Des leçons doivent être tirées des violences policières ayant entraîné la mort d'un détenu à Mortsel, estime vendredi la Ligue des Droits de l'Homme flamande. "Parce que la violence policière excessive est un phénomène sous-estimé", indique-t-elle dans un communiqué.

"Les images renvoient à certains reportages sur la violence policière extrême dans les prisons ou dans les cellules des commissariats de police américaines", ajoute la Ligue des Droits de l'Homme. "Il n'y a pas de qualifications particulières requises, si ce ne sont un minimum d'empathie et un minimum de respect des droits fondamentaux, pour comprendre qu'un malade mental doit être 'traité' de façon différente qu'un preneur d'otages armé par exemple".
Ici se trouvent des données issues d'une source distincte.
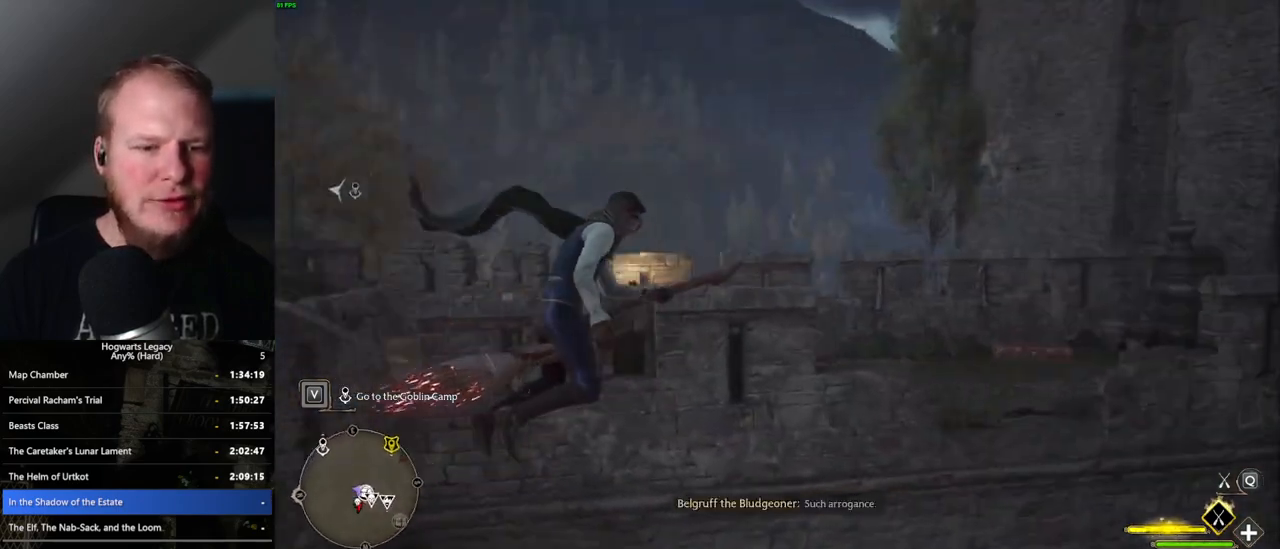
{"keys": ["ctrl_l"], "mouse": [], "events": []}
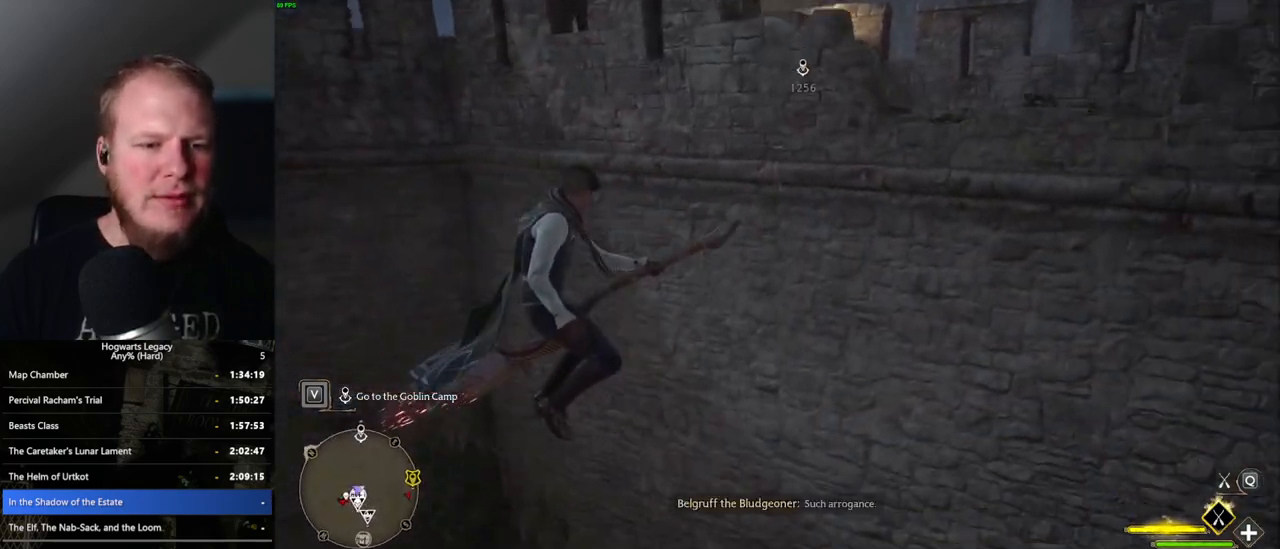
{"keys": ["ctrl_l", "w"], "mouse": [], "events": [[150, "w", "down"]]}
Pour la Ligue, les enquêtes sur ce type de violences doivent être confiées à des magistrats d'un autre arrondissement afin d'éviter toute apparence de partialité.

Le Comité P, chargé de contrôler les services de police, doit recevoir davantage de moyens et d'hommes afin d'enquêter sur les cas de violences policières excessives, estime encore l'organisation, qui plaide enfin pour une formation aux droits fondamentaux dans les écoles de police et pour l'enseignement d'un code de conduite clair.